Insgesamt hat der Antragsteller bei seiner Befragung dem Senat den Eindruck einer für ein in der Arbeitswelt bei einer Durchschnittsbetrachtung von ArbeitnehmerInnen aus Sicht eines/r ArbeitgeberIn zu Grunde gelegte Maß etwas zu „lässigen“ und etwas zu rebellischen Persönlichkeit vermittelt, weshalb die Argumentation der Antragsgegnerin, den Antragsteller auf Grund der oben angeführten Verfehlungen in Verbindung mit seinem Verhalten, insbesondere dessen Autoritätsproblemen, zu kündigen, dem Senat transparent dargelegt und sachlich nachvollziehbar dargestellt erschienen ist.
Indizien dafür, dass auch das Alter des Antragstellers bei der Kündigungsentscheidung mitausschlaggebend gewesen sein dürfte, konnte der Senat hingegen nicht erkennen.
5. Daher konnte der Antragsteller nicht in ausreichendem Maße glaubhaft machen, dass sein Alter das für die Kündigung durch die Arbeitgeberin maßgebliche Motiv war.
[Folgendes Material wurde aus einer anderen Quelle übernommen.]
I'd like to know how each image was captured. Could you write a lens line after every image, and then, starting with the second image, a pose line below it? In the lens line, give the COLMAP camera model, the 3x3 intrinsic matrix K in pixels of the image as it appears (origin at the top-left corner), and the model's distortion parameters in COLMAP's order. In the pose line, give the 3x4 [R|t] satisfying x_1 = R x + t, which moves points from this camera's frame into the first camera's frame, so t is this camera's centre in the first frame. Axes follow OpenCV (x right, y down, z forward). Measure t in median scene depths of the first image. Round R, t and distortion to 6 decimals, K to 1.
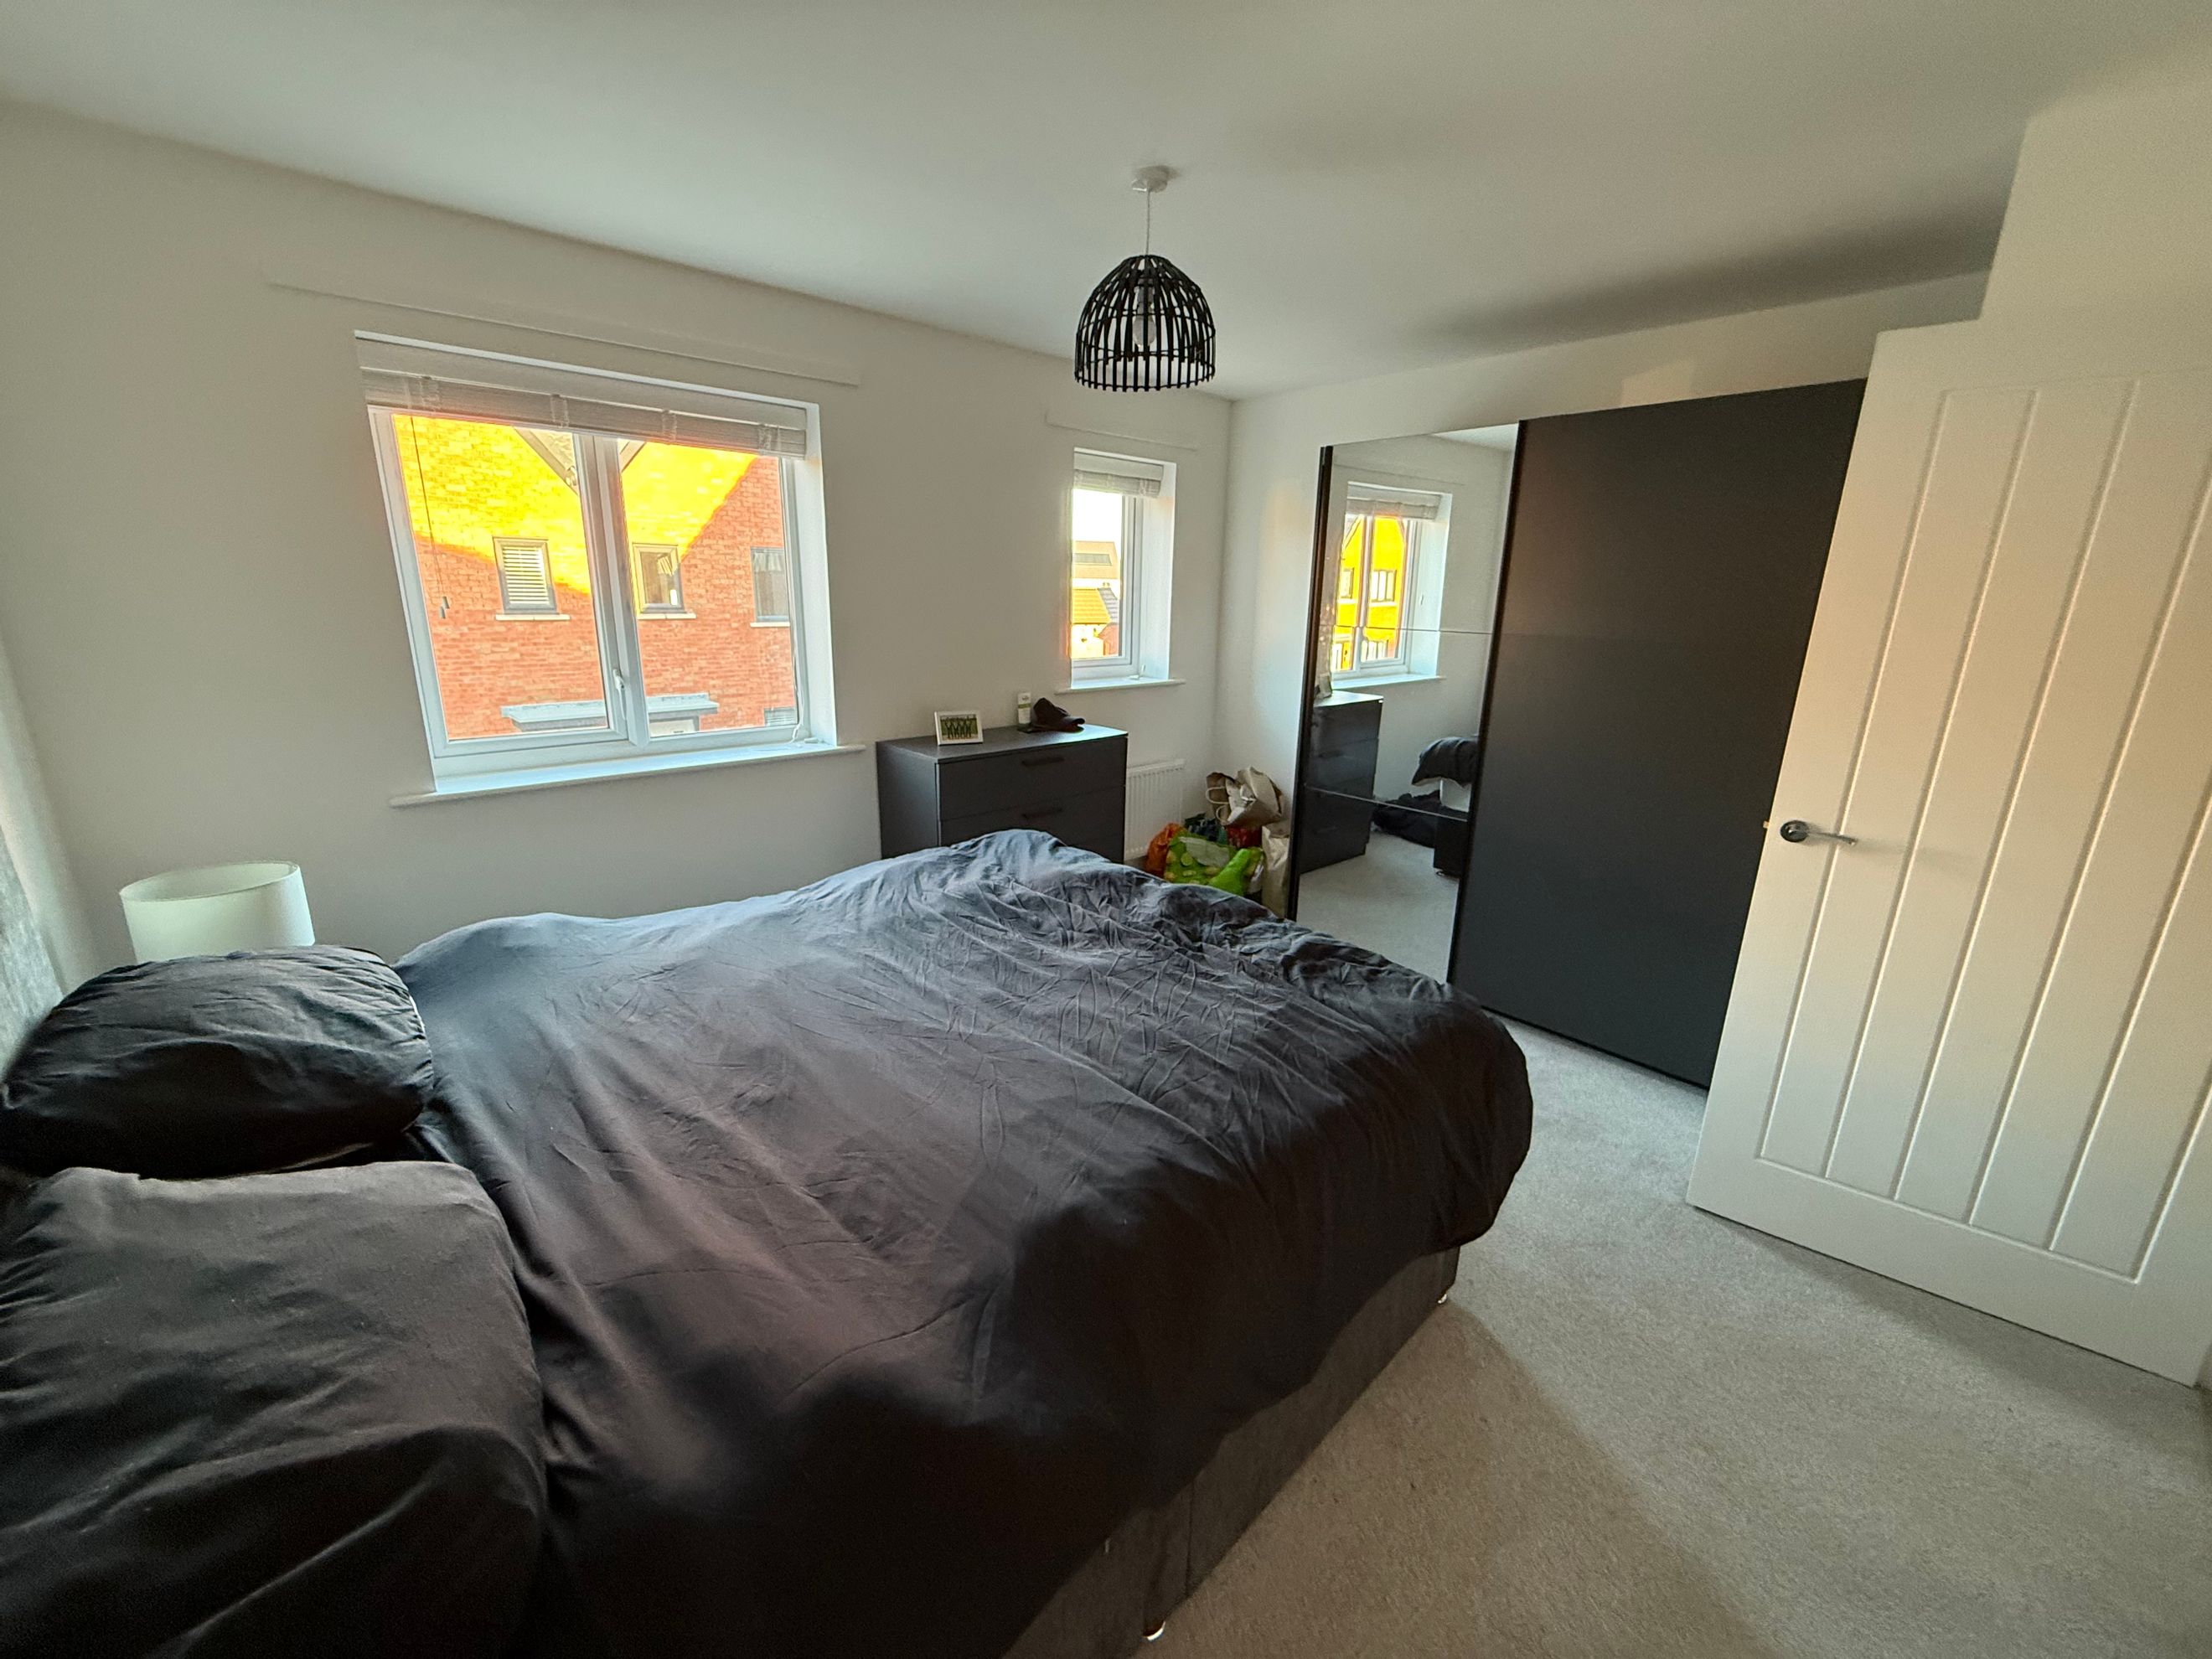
lens RADIAL K [[886.6, 0, 1105.0], [0, 886.6, 823.2], [0, 0, 1]] dist [0.000765, 0.000894]
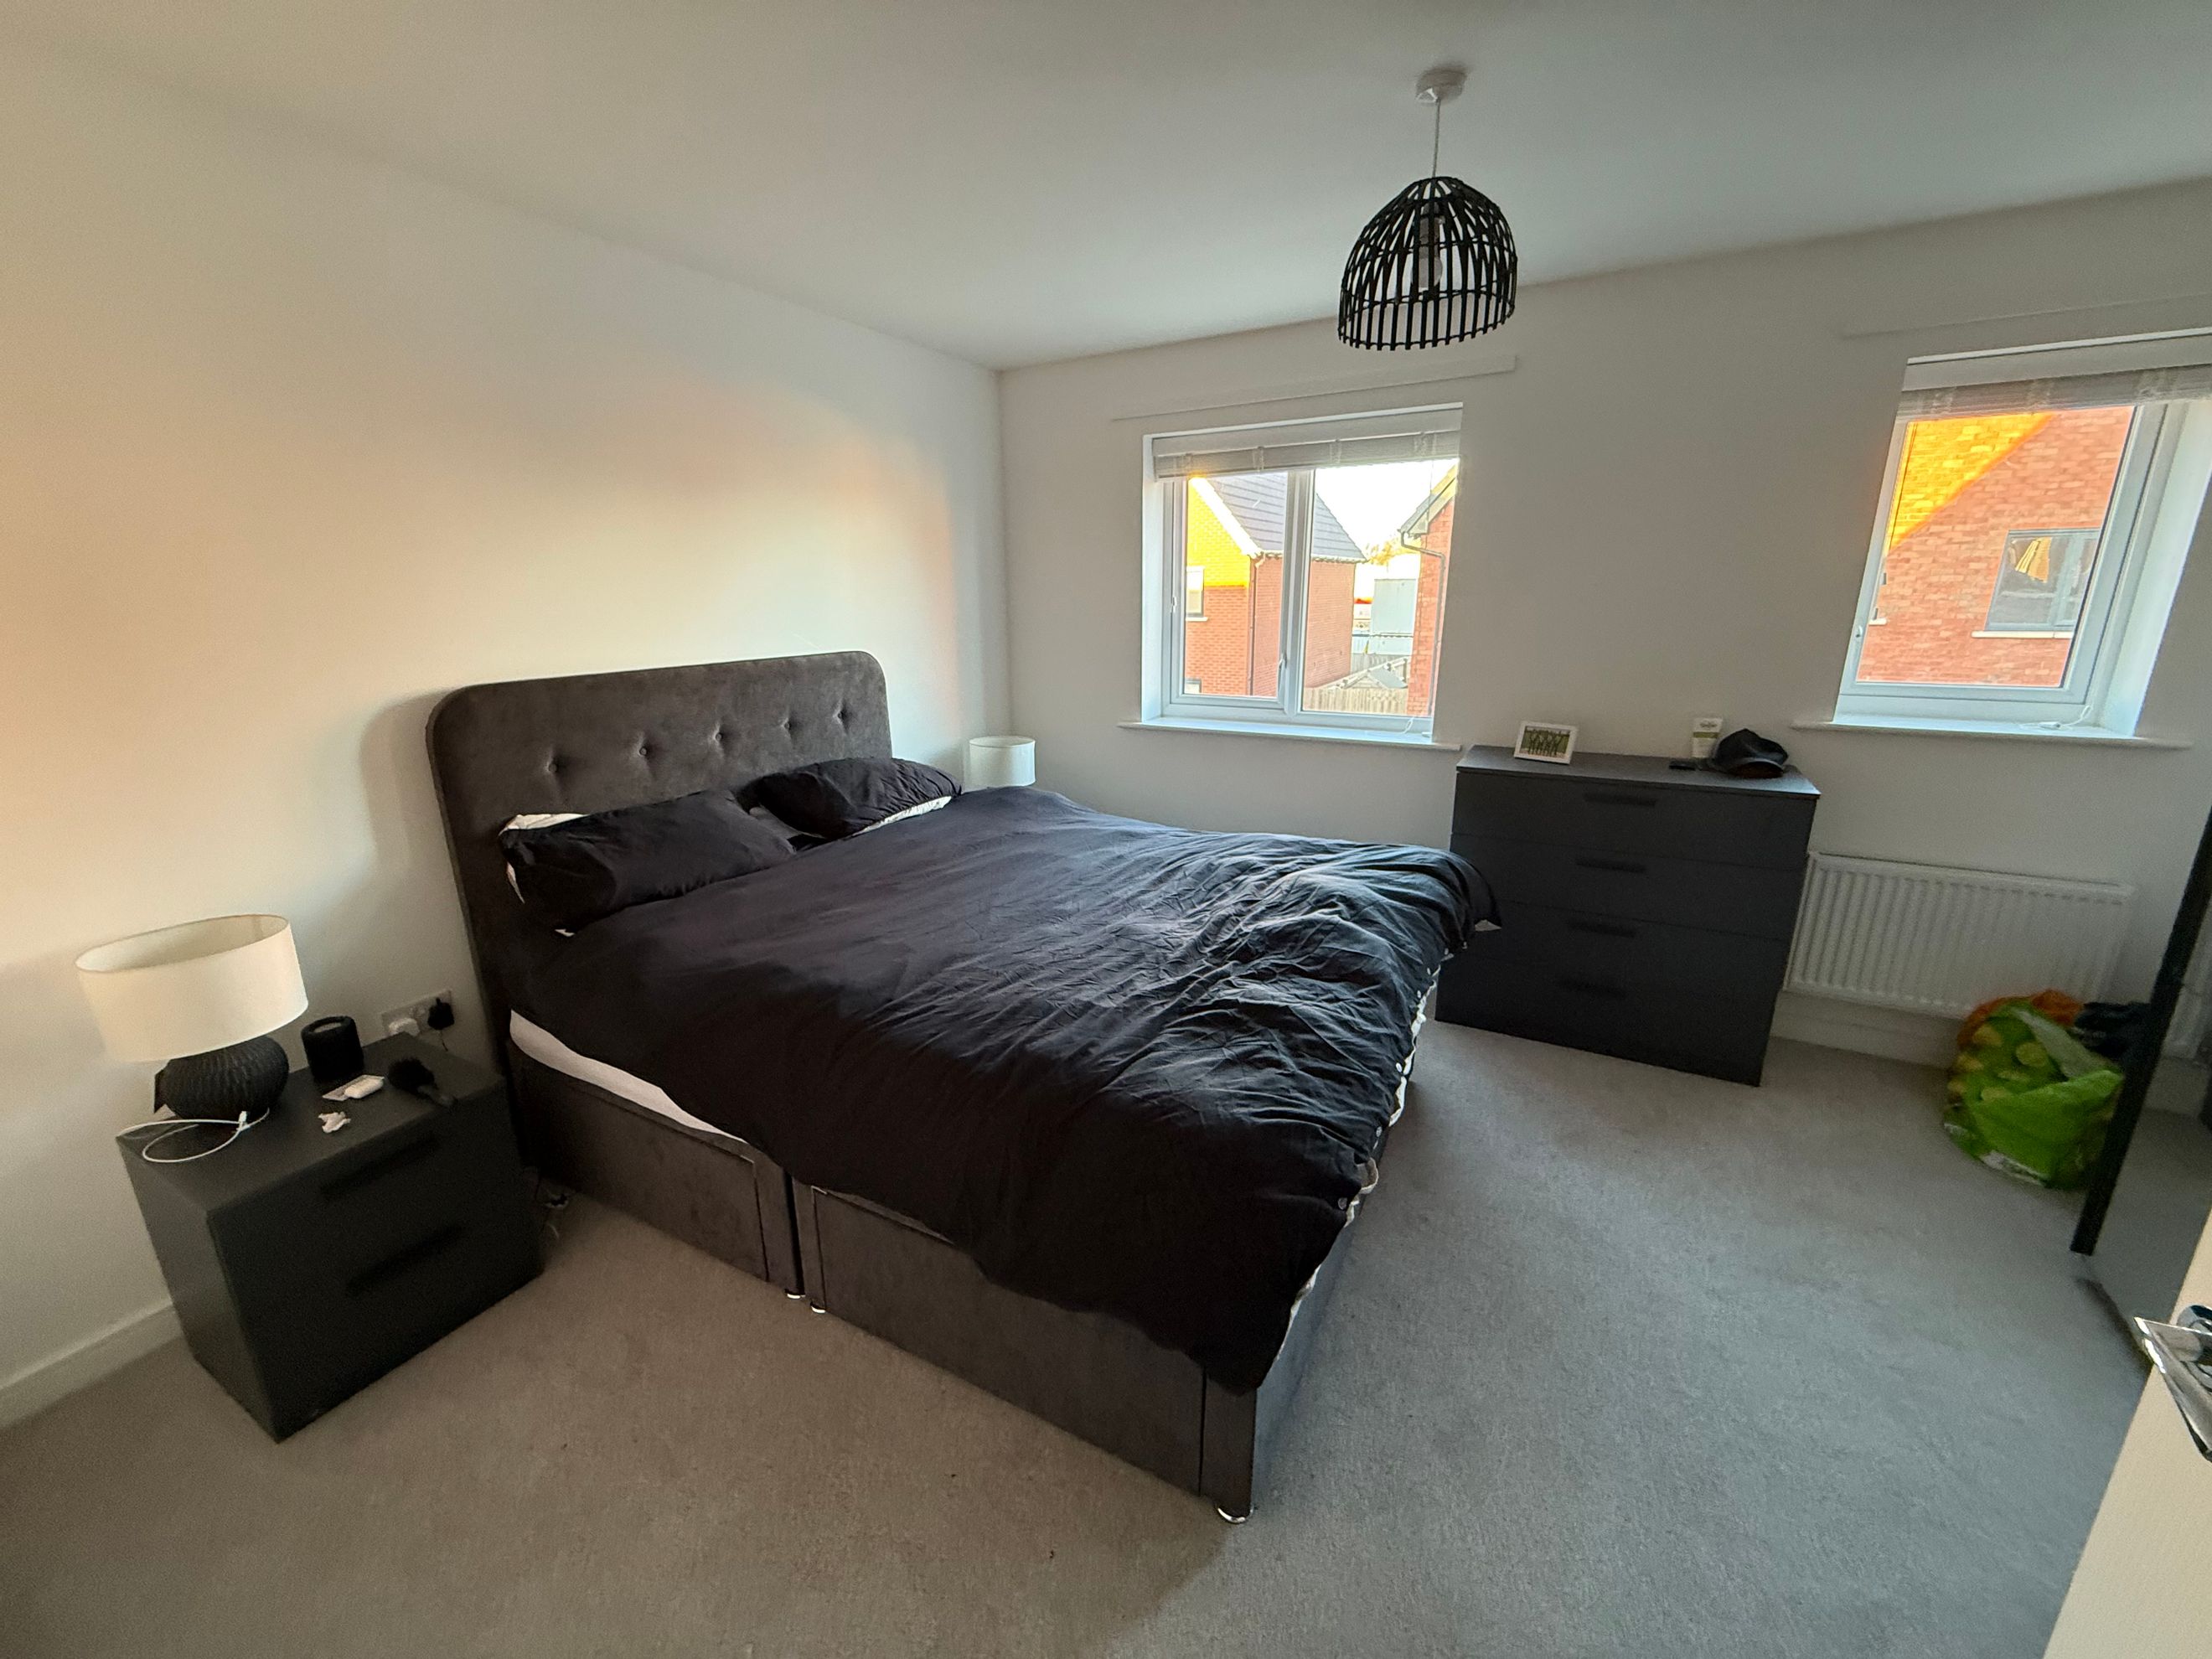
lens RADIAL K [[886.6, 0, 1104.1], [0, 886.6, 838.4], [0, 0, 1]] dist [0.000765, 0.000894]
pose [[0.289351, 0.236027, -0.927668, 0.603599], [-0.228368, 0.958161, 0.172555, -0.078135], [0.929583, 0.161921, 0.331146, 0.371633]]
Der Senat ist vielmehr zum Ergebnis gekommen, dass es bei Abwägung aller Umstände wahrscheinlicher ist, dass die von der Antragsgegnerin glaubhaft gemachten Motive, nämlich die Reaktion auf die oben dargestellte Verfehlungen des Antragstellers für die Beendigung des Arbeitsverhältnisses ausschlaggebend waren. Deshalb war das Vorliegen einer Diskriminierung des Antragstellers aufgrund des Alters bei der Beendigung des Arbeitsverhältnisses durch die Antragsgegnerin zu verneinen.